O mundo da inteligência artificial open-source acaba de receber uma novidade de peso. A LTX anunciou nesta terça-feira o lançamento do LTX-2.5, a mais nova versão do seu modelo "open world". Diferente dos modelos de linguagem tradicionais (LLMs), os chamados modelos de mundo (world models) são projetados para compreender o mundo físico e traduzi-lo de maneira que as IAs generativas entendam e apliquem as regras da física, reduzindo drasticamente as alucinações.

Com a capacidade de interpretar espaços tridimensionais, o LTX-2.5 é uma peça chave tanto para a navegação de robôs autônomos em ambientes complexos quanto para a geração de vídeos hiper-realistas.
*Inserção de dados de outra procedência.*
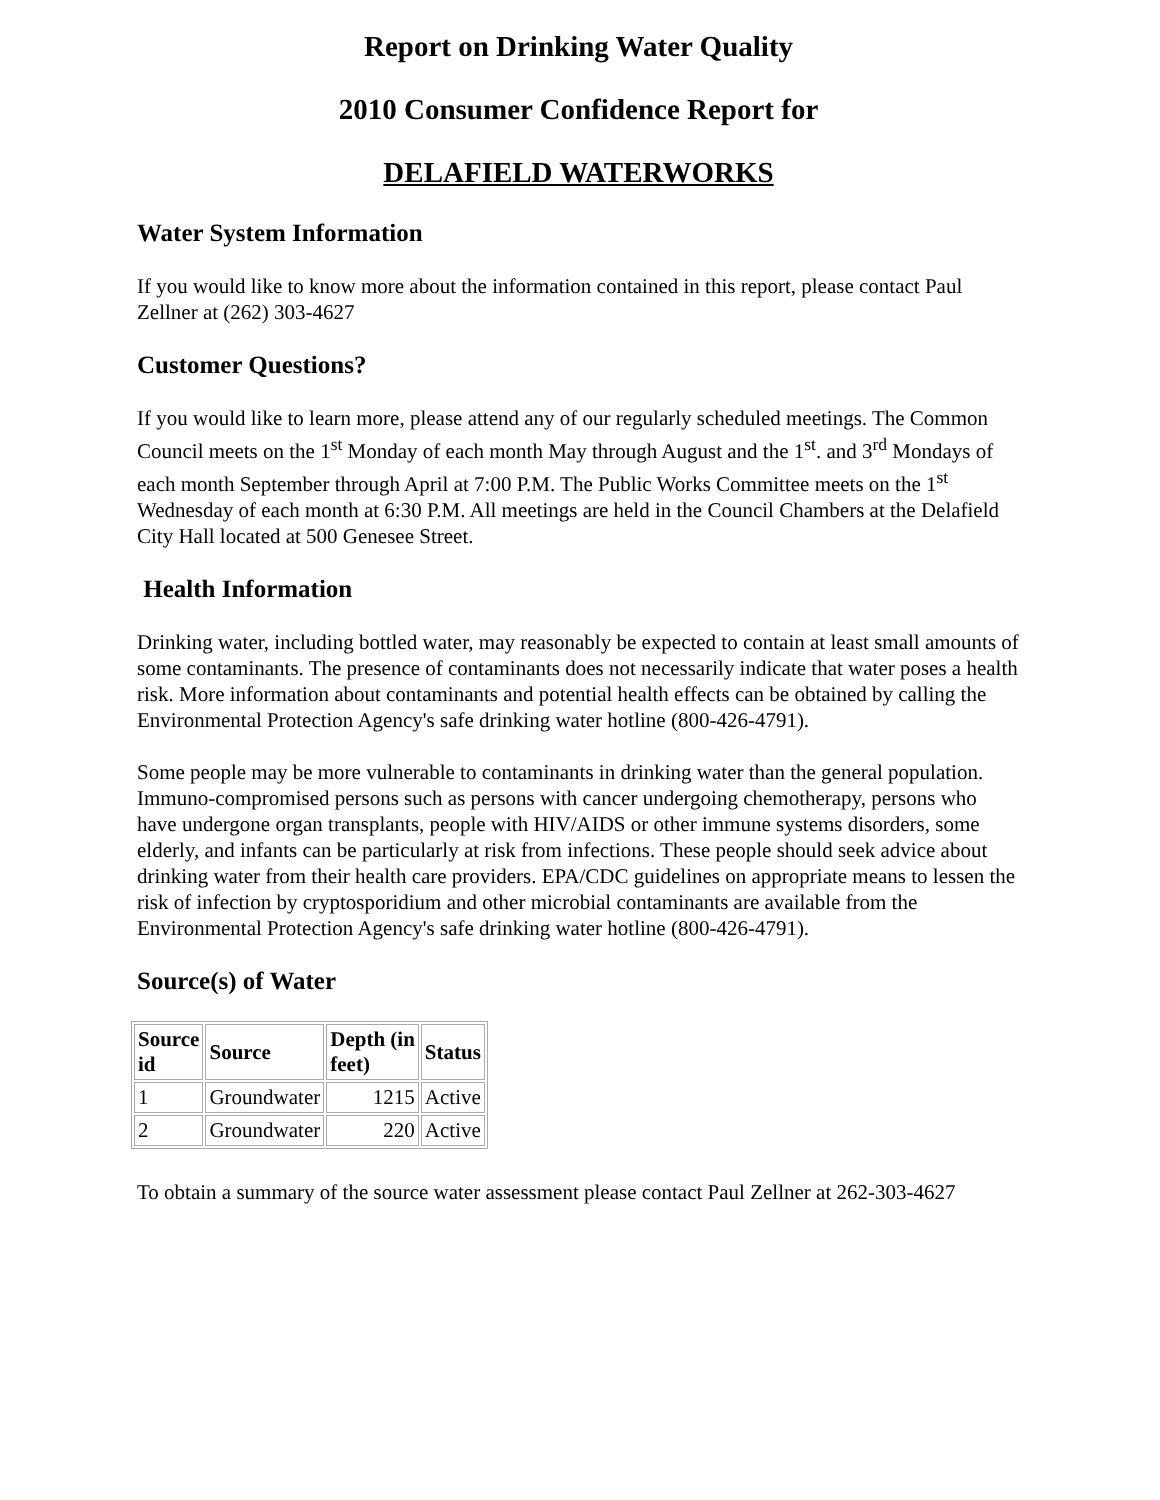Report on Drinking Water Quality
2010 Consumer Confidence Report for
DELAFIELD WATERWORKS
Water System Information
If you would like to know more about the information contained in this report, please contact Paul Zellner at (262) 303-4627
Customer Questions?
If you would like to learn more, please attend any of our regularly scheduled meetings. The Common Council meets on the 1<sup>st</sup> Monday of each month May through August and the 1<sup>st</sup>. and 3<sup>rd</sup> Mondays of each month September through April at 7:00 P.M. The Public Works Committee meets on the 1<sup>st</sup> Wednesday of each month at 6:30 P.M. All meetings are held in the Council Chambers at the Delafield City Hall located at 500 Genesee Street.
Health Information
Drinking water, including bottled water, may reasonably be expected to contain at least small amounts of some contaminants. The presence of contaminants does not necessarily indicate that water poses a health risk. More information about contaminants and potential health effects can be obtained by calling the Environmental Protection Agency's safe drinking water hotline (800-426-4791).
Some people may be more vulnerable to contaminants in drinking water than the general population. Immuno-compromised persons such as persons with cancer undergoing chemotherapy, persons who have undergone organ transplants, people with HIV/AIDS or other immune systems disorders, some elderly, and infants can be particularly at risk from infections. These people should seek advice about drinking water from their health care providers. EPA/CDC guidelines on appropriate means to lessen the risk of infection by cryptosporidium and other microbial contaminants are available from the Environmental Protection Agency's safe drinking water hotline (800-426-4791).
Source(s) of Water
| Source id | Source | Depth (in feet) | Status |
| --- | --- | --- | --- |
| 1 | Groundwater | 1215 | Active |
| 2 | Groundwater | 220 | Active |
To obtain a summary of the source water assessment please contact Paul Zellner at 262-303-4627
Uma IA alimentada por este modelo sabe, por exemplo, que uma pessoa deve contornar um obstáculo em vez de atravessá-lo como um fantasma.

A nova versão traz melhorias notáveis na redução de falhas visuais (artefatos) e garante uma maior consistência durante a criação de vídeos, graças a um processo aprimorado de difusão de pixels. E por ser um modelo de "pesos abertos" (open-weights), desenvolvedores e empresas podem baixá-lo e customizá-lo rodando localmente (como em GPUs Nvidia RTX), mantendo a privacidade de seus dados e propriedade intelectual longe da nuvem.

Este movimento reforça o intenso debate sobre o futuro da IA de código aberto. Enquanto o mercado vê lançamentos fechados dominarem as atenções, iniciativas como a da LTX e os esforços da Meta e da Moonshot na China demonstram que existe uma forte demanda por transparência. Segundo Zeev Farbman, co-fundador da LTX, o poder de decisão sobre a IA não deve ficar nas mãos de um pequeno grupo, mas sim dos próprios usuários através de modelos inspecionáveis e controláveis.